Exercise requirements:
Exact reproduction of every entry is required.

=== Section Start ===

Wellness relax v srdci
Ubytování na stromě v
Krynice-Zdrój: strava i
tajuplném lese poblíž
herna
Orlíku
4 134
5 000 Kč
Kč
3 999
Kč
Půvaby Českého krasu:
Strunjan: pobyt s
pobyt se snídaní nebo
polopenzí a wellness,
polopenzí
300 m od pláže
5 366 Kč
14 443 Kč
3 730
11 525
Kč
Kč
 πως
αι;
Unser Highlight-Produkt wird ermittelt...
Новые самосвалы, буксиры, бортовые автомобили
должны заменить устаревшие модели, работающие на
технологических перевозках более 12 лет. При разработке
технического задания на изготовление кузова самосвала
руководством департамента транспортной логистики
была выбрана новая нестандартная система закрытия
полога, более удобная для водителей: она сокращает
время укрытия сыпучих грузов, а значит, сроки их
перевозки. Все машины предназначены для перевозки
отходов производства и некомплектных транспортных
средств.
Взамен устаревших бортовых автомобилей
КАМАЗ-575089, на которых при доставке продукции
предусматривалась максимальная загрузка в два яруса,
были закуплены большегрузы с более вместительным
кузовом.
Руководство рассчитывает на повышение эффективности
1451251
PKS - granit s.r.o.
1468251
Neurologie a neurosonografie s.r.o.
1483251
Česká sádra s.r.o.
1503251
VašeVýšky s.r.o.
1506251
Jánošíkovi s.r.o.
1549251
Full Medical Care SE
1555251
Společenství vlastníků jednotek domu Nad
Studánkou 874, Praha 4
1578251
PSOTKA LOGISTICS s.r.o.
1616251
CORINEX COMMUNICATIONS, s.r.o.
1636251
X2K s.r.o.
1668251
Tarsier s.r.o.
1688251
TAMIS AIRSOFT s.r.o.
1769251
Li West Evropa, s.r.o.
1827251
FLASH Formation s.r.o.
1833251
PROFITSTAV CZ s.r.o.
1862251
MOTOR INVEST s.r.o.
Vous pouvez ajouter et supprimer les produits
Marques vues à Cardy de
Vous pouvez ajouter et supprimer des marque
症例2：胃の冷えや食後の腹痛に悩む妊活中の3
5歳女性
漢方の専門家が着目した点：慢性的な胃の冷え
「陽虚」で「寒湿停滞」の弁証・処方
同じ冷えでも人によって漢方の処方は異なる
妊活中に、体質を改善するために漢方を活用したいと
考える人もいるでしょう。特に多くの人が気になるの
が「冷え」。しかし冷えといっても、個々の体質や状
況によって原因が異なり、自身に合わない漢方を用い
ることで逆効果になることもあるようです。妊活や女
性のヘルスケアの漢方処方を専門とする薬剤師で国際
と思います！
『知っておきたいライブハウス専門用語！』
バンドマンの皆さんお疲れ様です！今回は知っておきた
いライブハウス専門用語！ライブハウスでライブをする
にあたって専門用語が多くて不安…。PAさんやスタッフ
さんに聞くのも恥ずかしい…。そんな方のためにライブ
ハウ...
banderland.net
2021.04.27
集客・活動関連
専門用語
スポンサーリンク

=== Section End ===

Reply:
Wellness relax v srdci
Ubytování na stromě v
Krynice-Zdrój: strava i
tajuplném lese poblíž
herna
Orlíku
4 134
5 000 Kč
Kč
3 999
Kč
Půvaby Českého krasu:
Strunjan: pobyt s
pobyt se snídaní nebo
polopenzí a wellness,
polopenzí
300 m od pláže
5 366 Kč
14 443 Kč
3 730
11 525
Kč
Kč
 πως
αι;
Unser Highlight-Produkt wird ermittelt...
Новые самосвалы, буксиры, бортовые автомобили
должны заменить устаревшие модели, работающие на
технологических перевозках более 12 лет. При разработке
технического задания на изготовление кузова самосвала
руководством департамента транспортной логистики
была выбрана новая нестандартная система закрытия
полога, более удобная для водителей: она сокращает
время укрытия сыпучих грузов, а значит, сроки их
перевозки. Все машины предназначены для перевозки
отходов производства и некомплектных транспортных
средств.
Взамен устаревших бортовых автомобилей
КАМАЗ-575089, на которых при доставке продукции
предусматривалась максимальная загрузка в два яруса,
были закуплены большегрузы с более вместительным
кузовом.
Руководство рассчитывает на повышение эффективности
1451251
PKS - granit s.r.o.
1468251
Neurologie a neurosonografie s.r.o.
1483251
Česká sádra s.r.o.
1503251
VašeVýšky s.r.o.
1506251
Jánošíkovi s.r.o.
1549251
Full Medical Care SE
1555251
Společenství vlastníků jednotek domu Nad
Studánkou 874, Praha 4
1578251
PSOTKA LOGISTICS s.r.o.
1616251
CORINEX COMMUNICATIONS, s.r.o.
1636251
X2K s.r.o.
1668251
Tarsier s.r.o.
1688251
TAMIS AIRSOFT s.r.o.
1769251
Li West Evropa, s.r.o.
1827251
FLASH Formation s.r.o.
1833251
PROFITSTAV CZ s.r.o.
1862251
MOTOR INVEST s.r.o.
Vous pouvez ajouter et supprimer les produits
Marques vues à Cardy de
Vous pouvez ajouter et supprimer des marque
症例2：胃の冷えや食後の腹痛に悩む妊活中の3
5歳女性
漢方の専門家が着目した点：慢性的な胃の冷え
「陽虚」で「寒湿停滞」の弁証・処方
同じ冷えでも人によって漢方の処方は異なる
妊活中に、体質を改善するために漢方を活用したいと
考える人もいるでしょう。特に多くの人が気になるの
が「冷え」。しかし冷えといっても、個々の体質や状
況によって原因が異なり、自身に合わない漢方を用い
ることで逆効果になることもあるようです。妊活や女
性のヘルスケアの漢方処方を専門とする薬剤師で国際
と思います！
『知っておきたいライブハウス専門用語！』
バンドマンの皆さんお疲れ様です！今回は知っておきた
いライブハウス専門用語！ライブハウスでライブをする
にあたって専門用語が多くて不安…。PAさんやスタッフ
さんに聞くのも恥ずかしい…。そんな方のためにライブ
ハウ...
banderland.net
2021.04.27
集客・活動関連
専門用語
スポンサーリンク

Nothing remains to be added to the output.